You must hold documentation that shows it comes from Legal and Sustainable sources.
As about 40% of UK timber imports are used in public sector contracts, government policy is a major influence on the sector.

2. How to prove compliance

There are two ways: using Category A evidence (the simplest way) or Category B evidence.

Category A evidence

You will need documentary evidence of full PEFC or FSC Chain of Custody certification.
Or the timber must carry a FLEGT (Forest Law Enforcement, Governance and Trade) Voluntary Partnership Agreement (VPA).

Category B evidence

When is Category B evidence required?
  • Where the chain of custody is broken and your supplier has no CoC certificate (note: without Chain of Custody, you can’t publically claim to have purchased a certified product, even if the timber is from a certified forest).
  • Where the timber is not from a certified forest.
For both you’ll need credible evidence collected and available showing:
  • Forest legality and sustainability criteria are met.
  • Robust traceability from forest to you.
How is Category B evidence verified?
  • 1st party verification: when suppliers check themselves. The most common form of first party verification is a supplier declaration.
  • 2nd party verification: when customers check their suppliers.
  • 3rd party verification: when an independent organization checks the supplier.
The TTF provides help and advice, and its RPP can be used to provide Category B evidence.

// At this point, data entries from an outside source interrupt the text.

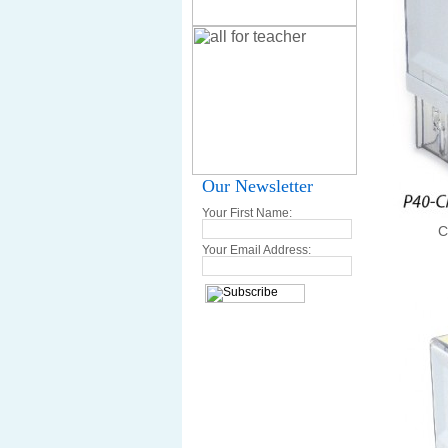
Our Newsletter
Your First Name:
C
Your Email Address: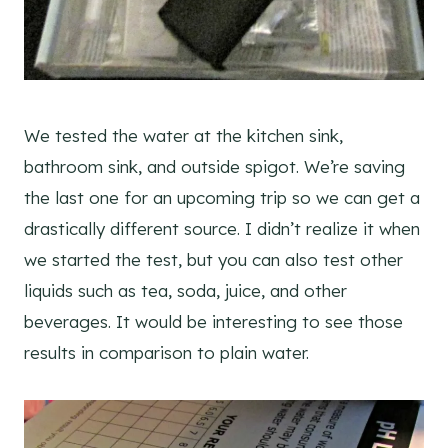
We tested the water at the kitchen sink,
bathroom sink, and outside spigot. We’re saving
the last one for an upcoming trip so we can get a
drastically different source. I didn’t realize it when
we started the test, but you can also test other
liquids such as tea, soda, juice, and other
beverages. It would be interesting to see those
results in comparison to plain water.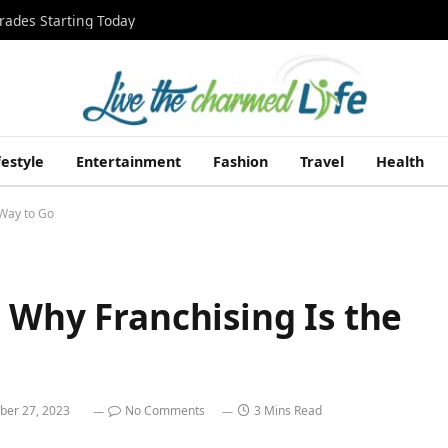
rades Starting Today
festyle
Entertainment
Fashion
Travel
Health
 Way to Go
 Why Franchising Is the
ber 27, 2023
No Comments
3 Mins Read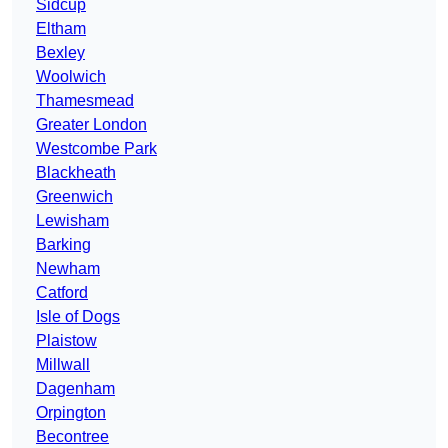
Sidcup
Eltham
Bexley
Woolwich
Thamesmead
Greater London
Westcombe Park
Blackheath
Greenwich
Lewisham
Barking
Newham
Catford
Isle of Dogs
Plaistow
Millwall
Dagenham
Orpington
Becontree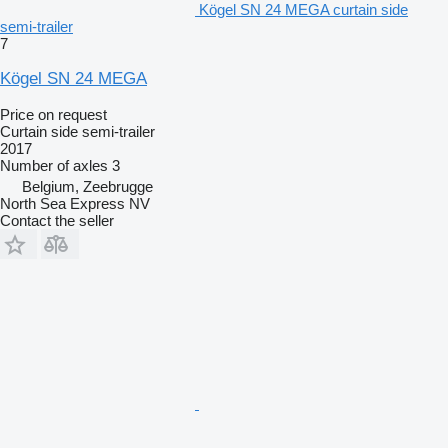
Kögel SN 24 MEGA curtain side
semi-trailer
7
Kögel SN 24 MEGA
Price on request
Curtain side semi-trailer
2017
Number of axles
3
Belgium, Zeebrugge
North Sea Express NV
Contact the seller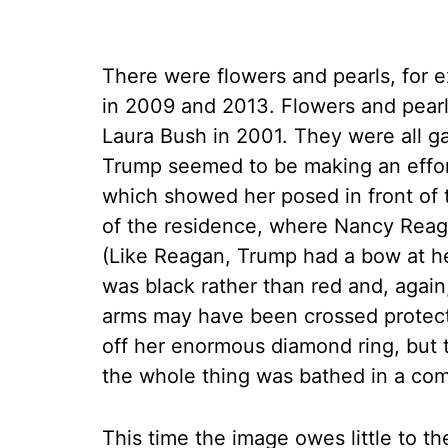
There were flowers and pearls, for 
in 2009 and 2013. Flowers and pearls
Laura Bush in 2001. They were all g
Trump seemed to be making an effort 
which showed her posed in front of 
of the residence, where Nancy Reaga
(Like Reagan, Trump had a bow at he
was black rather than red and, again
arms may have been crossed protecti
off her enormous diamond ring, but t
the whole thing was bathed in a com
This time the image owes little to t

3. What Certification schemes does UK government recognize?

There are two key elements to certification schemes:
  • Forest Certification: this provides independent third party evidence that the forest of origin is being managed in accordance with the requirements of an accredited forest management standard.
  • Chain of Custody Certification: this allows timber suppliers to provide independent third party evidence of an unbroken path from the forest to the consumer, including all stages of manufacturing, transportation and distribution.
The UK Government gives equal recognition to two certification schemes:
  • The Forest Stewardship Council (FSC).
  • The Programme for the Endorsement of Forest Certification (PEFC). PEFC works by endorsing national forest certification schemes, such as:
    • SFI (Sustainable Forestry Initiative), operating in the US.
    • CSA (Canadian Sustainable Forestry).
    • MTCC (Malaysian Timber Certification Council).

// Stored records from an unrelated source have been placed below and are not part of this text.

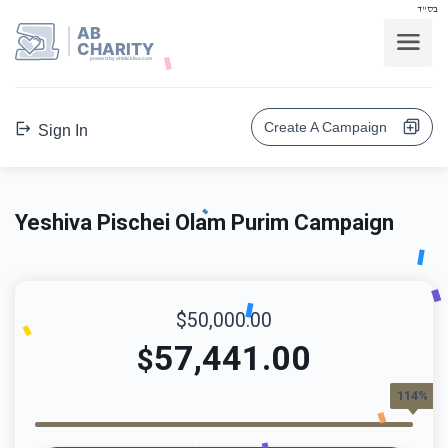
בס"ד
AB
CHARITY
powerd by ahblicklive.com
Create A Campaign
Sign In
Yeshiva Pischei Olam Purim Campaign
$50,000.00
57,441.00
$
114%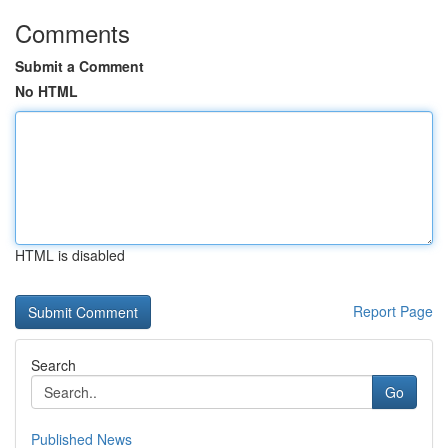
Comments
Submit a Comment
No HTML
HTML is disabled
Report Page
Search
Go
Published News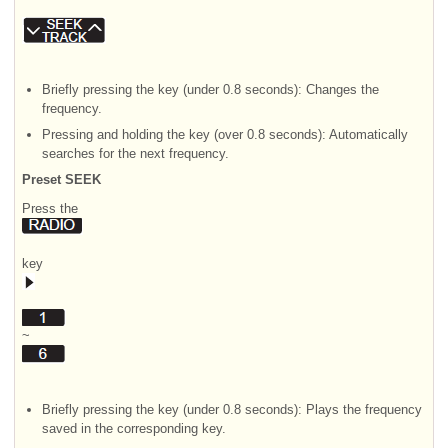
Briefly pressing the key (under 0.8 seconds): Changes the
frequency.
Pressing and holding the key (over 0.8 seconds): Automatically
searches for the next frequency.
Preset SEEK
Press the
key
~
Briefly pressing the key (under 0.8 seconds): Plays the frequency
saved in the corresponding key.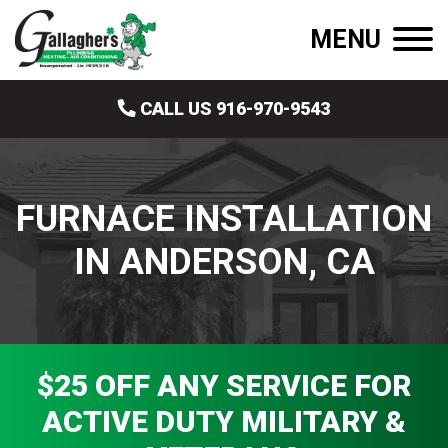
MENU
CALL US 916-970-9543
FURNACE INSTALLATION
IN ANDERSON, CA
$25 OFF ANY SERVICE FOR
ACTIVE DUTY MILITARY &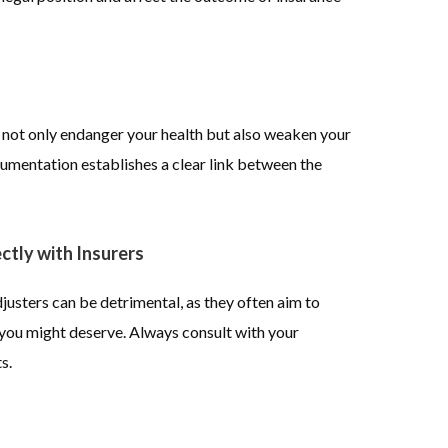
n not only endanger your health but also weaken your
umentation establishes a clear link between the
ctly with Insurers
justers can be detrimental, as they often aim to
n you might deserve. Always consult with your
s.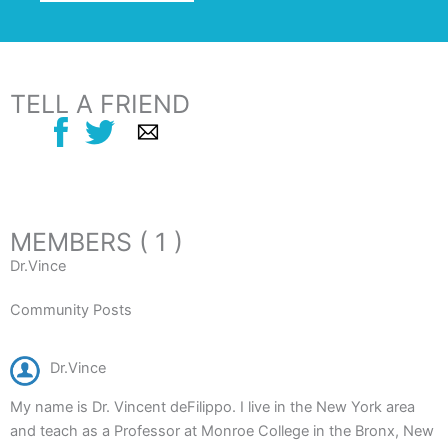
TELL A FRIEND
MEMBERS ( 1 )
Dr.Vince
Community Posts
Dr.Vince
My name is Dr. Vincent deFilippo. I live in the New York area
and teach as a Professor at Monroe College in the Bronx, New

4. What is Verified Progress?

Not all wood is certified. It takes a long time and a considerable investment to set up forest certification throughout the world, so it is important to recognize that forests that are not certified can still be sustainably managed.
Verified Progress, sometimes called Verified Legal, is an independently audited assurance that timber is legally harvested and from forests where forest management practices are actively improving towards achieving certification.

5. What is Controlled Mixing?

Certification schemes allow for some controlled mixing of certified and uncertified wood. However, uncertified material must meet the minimum standards set by the relevant certification body. Certified suppliers may state the percentage of certified raw wood on invoices and delivery notes.

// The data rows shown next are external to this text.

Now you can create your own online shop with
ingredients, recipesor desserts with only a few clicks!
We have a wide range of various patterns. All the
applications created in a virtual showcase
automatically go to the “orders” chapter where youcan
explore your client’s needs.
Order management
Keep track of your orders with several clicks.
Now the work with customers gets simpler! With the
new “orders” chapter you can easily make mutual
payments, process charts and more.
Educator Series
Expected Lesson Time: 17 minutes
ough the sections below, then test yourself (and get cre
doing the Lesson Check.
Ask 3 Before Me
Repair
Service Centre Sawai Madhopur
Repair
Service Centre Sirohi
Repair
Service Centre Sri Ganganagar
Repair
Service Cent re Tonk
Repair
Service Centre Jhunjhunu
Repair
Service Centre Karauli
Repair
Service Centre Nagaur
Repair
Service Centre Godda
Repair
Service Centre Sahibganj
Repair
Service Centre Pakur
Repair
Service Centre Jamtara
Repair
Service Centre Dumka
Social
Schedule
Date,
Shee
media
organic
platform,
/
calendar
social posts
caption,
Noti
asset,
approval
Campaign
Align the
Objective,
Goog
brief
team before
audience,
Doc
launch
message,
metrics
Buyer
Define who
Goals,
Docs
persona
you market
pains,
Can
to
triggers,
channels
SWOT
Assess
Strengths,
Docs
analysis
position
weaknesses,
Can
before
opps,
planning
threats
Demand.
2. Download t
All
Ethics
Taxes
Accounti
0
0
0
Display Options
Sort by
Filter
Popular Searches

6. How available is certified timber?

Supply of certified softwood timber exceeds demand. But supply of certified hardwood and certified hardwood plywood is more limited, particularly if sourced from tropical forests.
Supplies of certified or Verified Progress hardwood will be available from specialist merchants. Ask your supplier about their purchasing policy.

7. What’s this mean for you?

More and more people recognize the need to use certified timber. In many cases, this is a legal requirement. For example, if you work as a contractor or subcontractor on public sector work, (such as NHS, National Trust, UK government or armed forces) you must ensure you comply with the procurement requirements, whether undertaking new build or maintenance work.
It includes the wood used temporarily during construction works as well as wood fixed as part of a finished structure. This may also apply to local government contracts.

Sustainable timber

Timber is the most sustainable mainstream building product. It is naturally renewable. Over 90% of timber used in UK construction comes from Europe, where more trees are grown than harvested (source: TTF Statistical Review 2016).
Softwood and temperate hardwood forests in Scandinavia, Europe, Canada and North America are stable or growing. Growing forests act as carbon sinks; wood products act as carbon stores.
Ask for PEFC or FSC Chain of Custody certification.
See Wood Campus RIBA CPD module Procuring Sustainable Timber for more on timber certification and sustainability and government requirements.

The TTF’s Responsible Purchasing Policy (RPP)

All TTF members comply with the RPP, which helps them minimize the risk of illegal timber entering their supply chains.
The RPP provides guidance and a due diligence toolkit, designed to align with the needs of the EUTR, containing templates and risk assessment and mitigation frameworks. It supports members in promoting good procurement policies to customers, and provides a phased approach to sourcing increasing proportions of timber products from credible and verified legal and sustainable sources.
The RPP is complementary to certification schemes and gives a second layer of confidence. Buying from TTF Members gives assurance that due diligence has been conducted on all their timber products.

European Union Timber Regulation (EUTR)

There is now a legal requirement within the EU obliging all businesses trading in timber or timber-related products to use due diligence systems to ensure they are legally sourced.
If you are a Trader buying or selling timber products in the EU you have to be able to identify who you bought the timber/timber products from, and to keep this information for at least five years for checks, if requested, by the Competent Authority.